Ah! Não poderia jamais me esquecer de Sempre, torcedor símbolo do Atlético. Deixei por último o torcedor que estava SEMPRE onde estivesse uma camisa preta e branca peleando.
Sempre foi quem escolheu o lugar que a torcida atleticana ocuparia no Mineirão quando o Gigante da Pampulha estava prestes a ser inaugurado. Escolheu exatamente aquele lugar frontal às antigas cabines de rádio e televisão. Questionado sobre o porquê ter escolhido aquele lugar causticado pelo sol, respondeu: “O atleticano fica e queima no sol, mas é fiel como a sombra”.

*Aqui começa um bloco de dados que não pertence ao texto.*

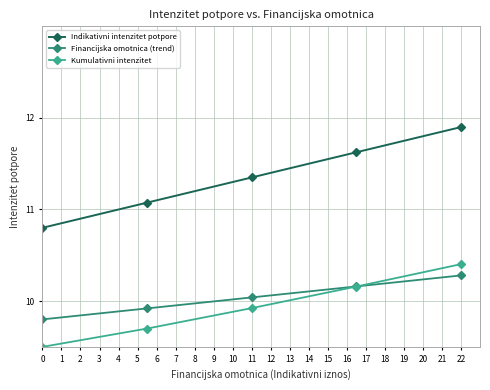

Which series has the largest range (max minus min)?

Indikativni intenzitet potpore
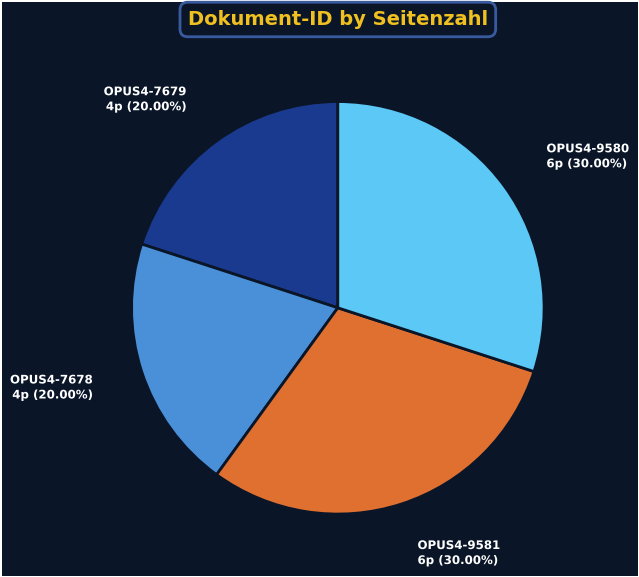

Is the sum of OPUS4-7679 and OPUS4-7678 greater than half?

No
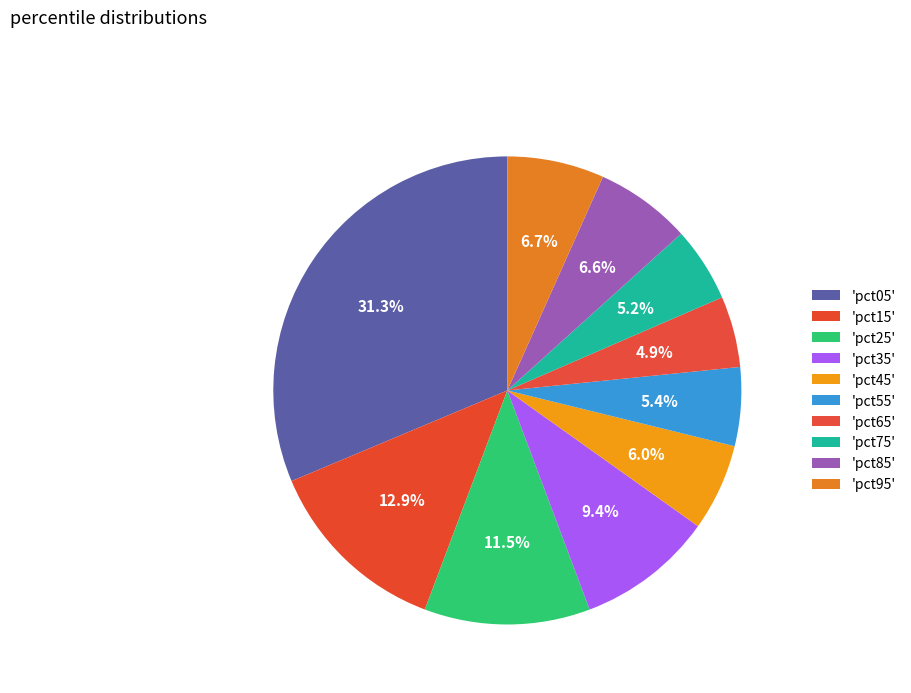

How many slices are in this pie chart?

10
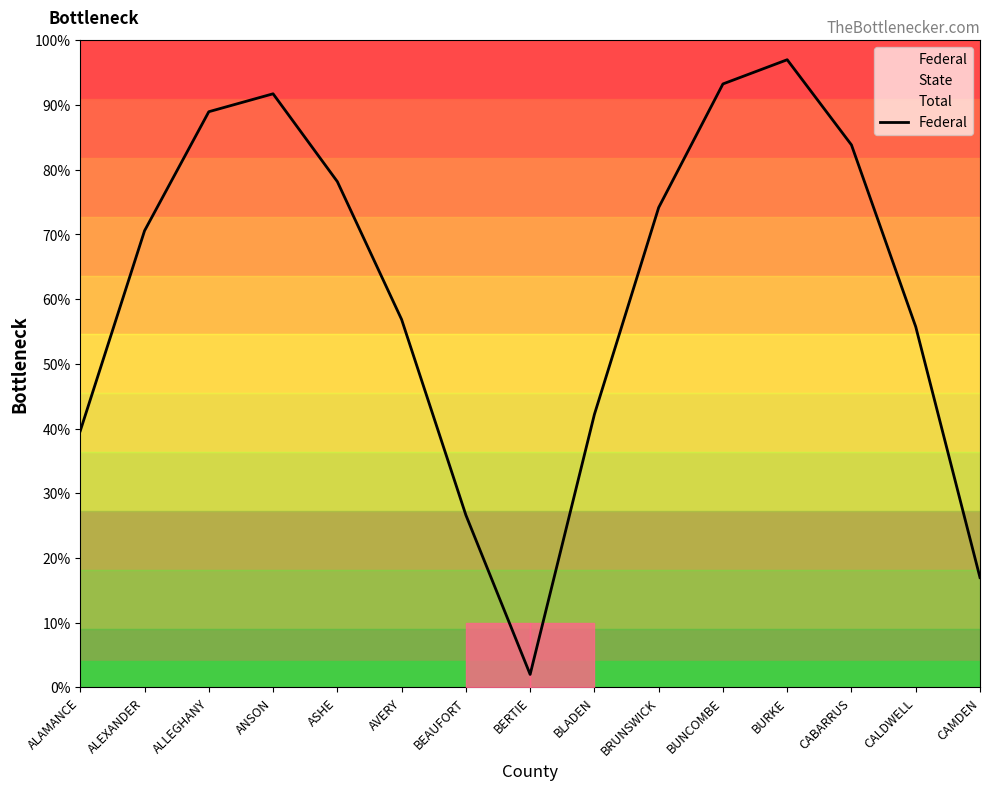

How many data points are less than 70?

7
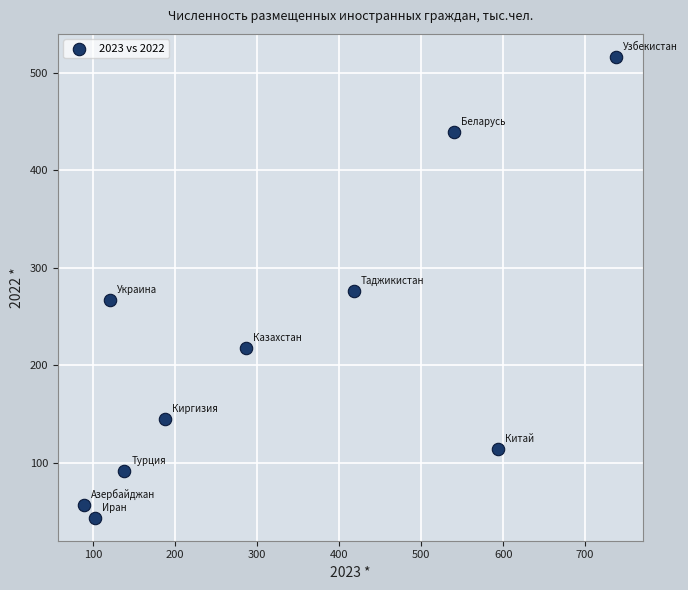

What is the average Y value?

216.7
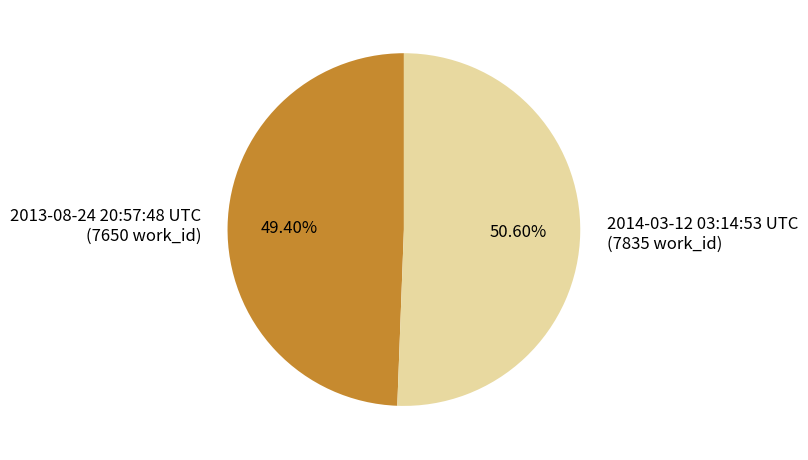

What percentage is the 2013-08-24 20:57:48 UTC slice, to the nearest percent?

49%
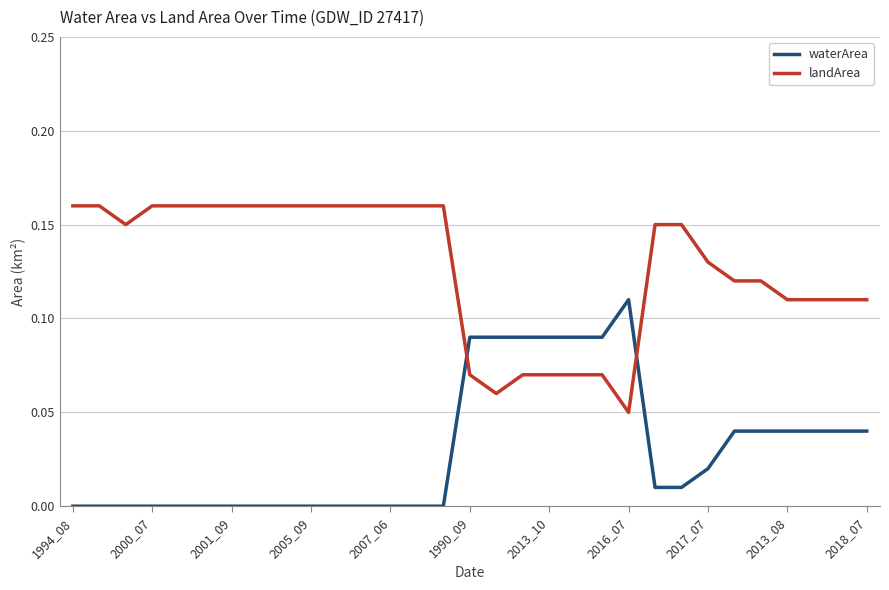

Which series has the largest total across all categories?

landArea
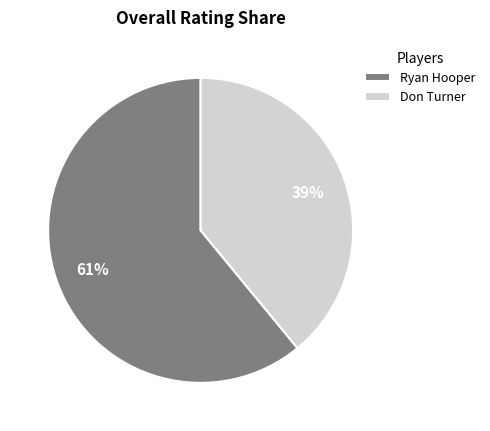

Is it true that Don Turner is 39% of the pie?

True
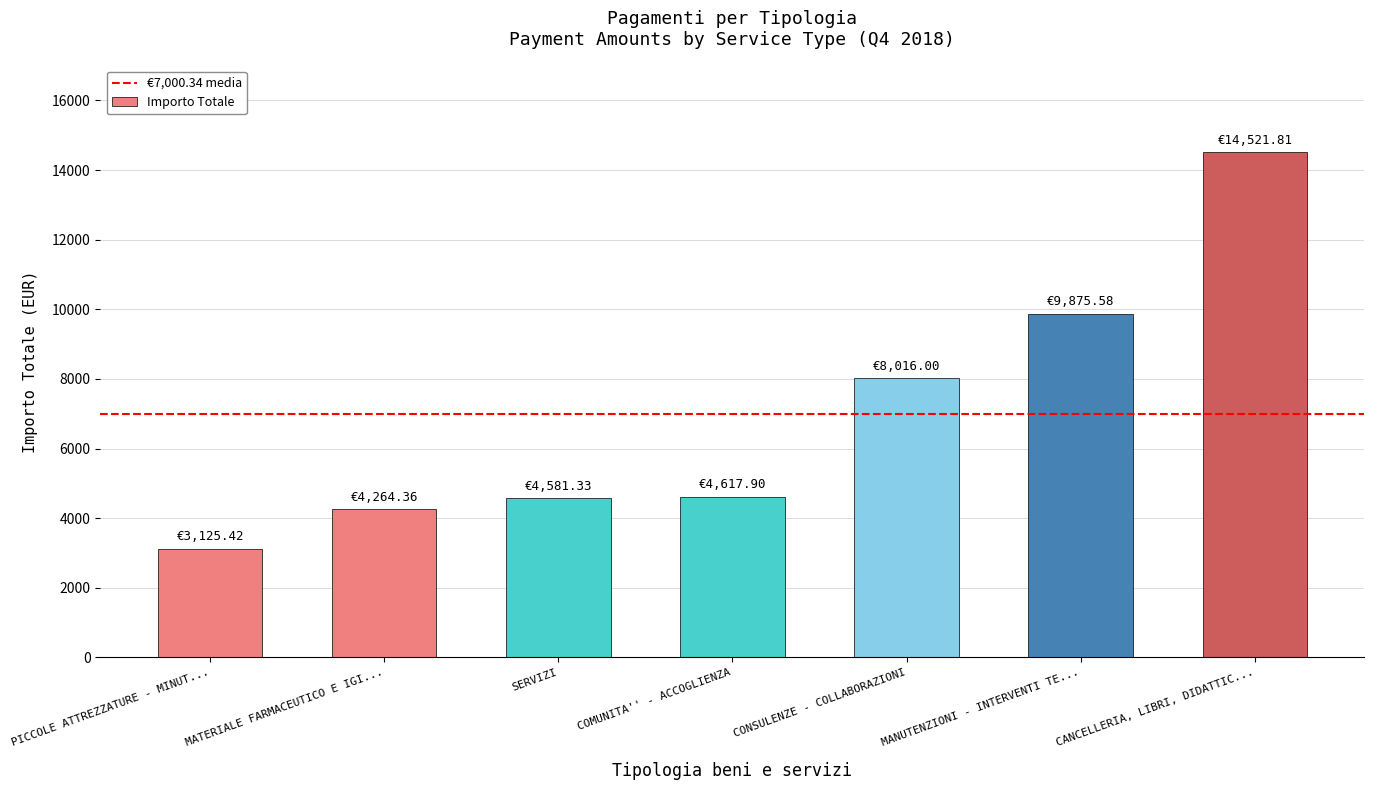

What is the difference between the second highest and minimum values?

6750.2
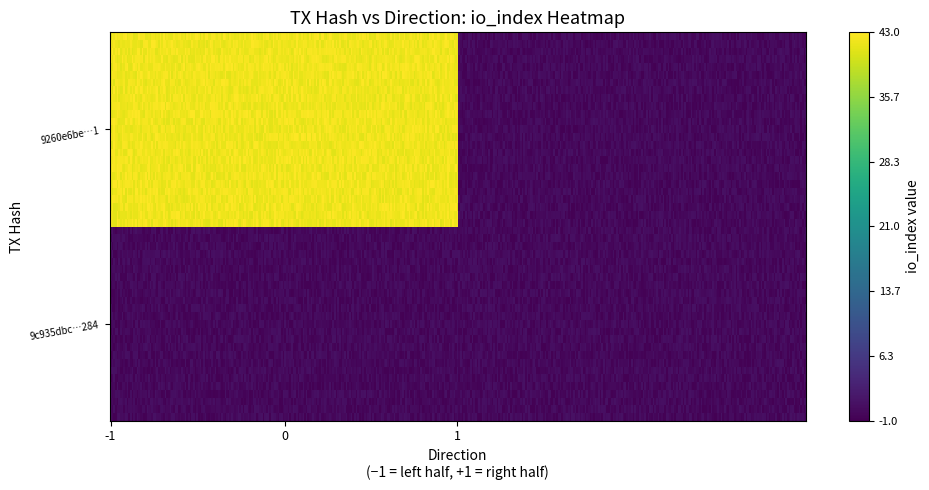

How many negative values does the 9c935dbc68453d50d51493104b4e963fb62c284 series have?

1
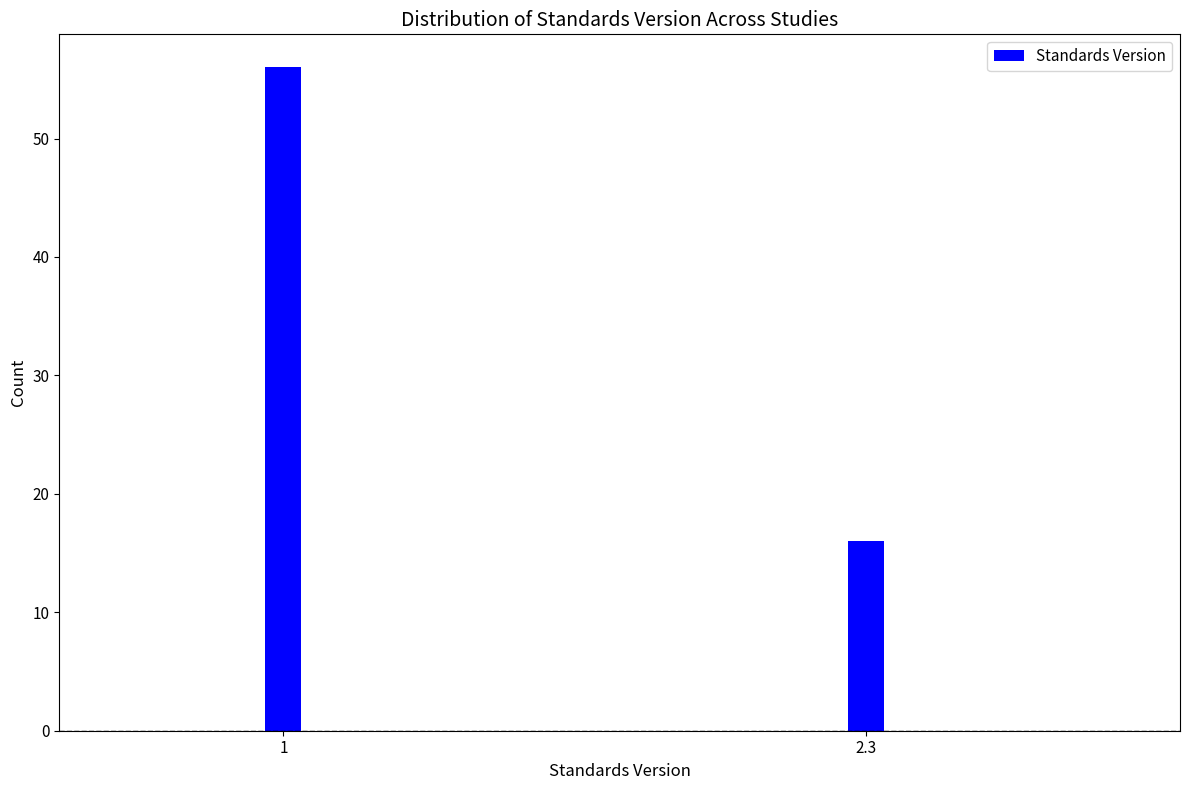

Reading right to left, list all the values displayed in this chart.

16	56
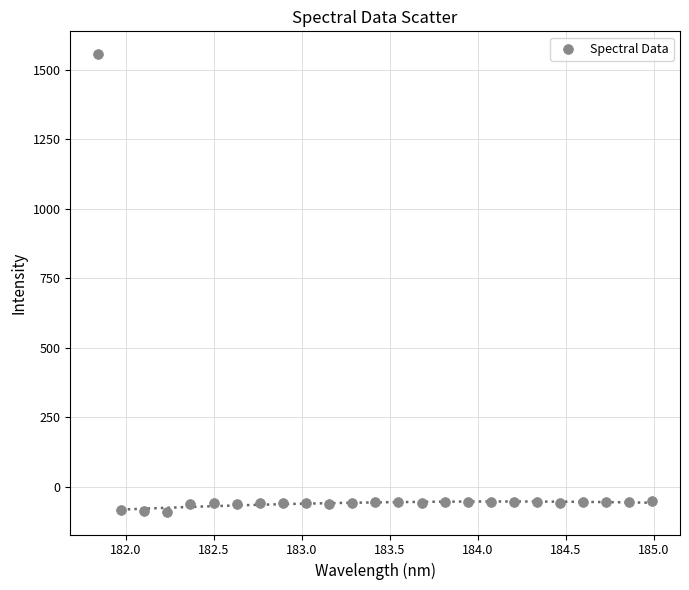

What is the range of Y values (max minus min)?

1645.9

Não atoa Vicente Mota eternizou no hino mais bonito do mundo o verso que sintetiza o que é ser atleticano e o que o nosso torcedor símbolo sempre foi um exemplo vivo: Clube Atlético Mineiro, uma vez até morrer. E algo me diz que atleticanidade já ultrapassou as barreiras da morte. Afinal, quem foi que derrubou aquele atrevido atacante do Olímpia que ousou passar por São Victor e, com o gol escancarado, à sua disposição e sem nenhuma marcação, desabou no tapete verde do Mineirão e não marcou o gol que fatalmente daria o título daquela Libertadores de 2013 ao time paraguaio?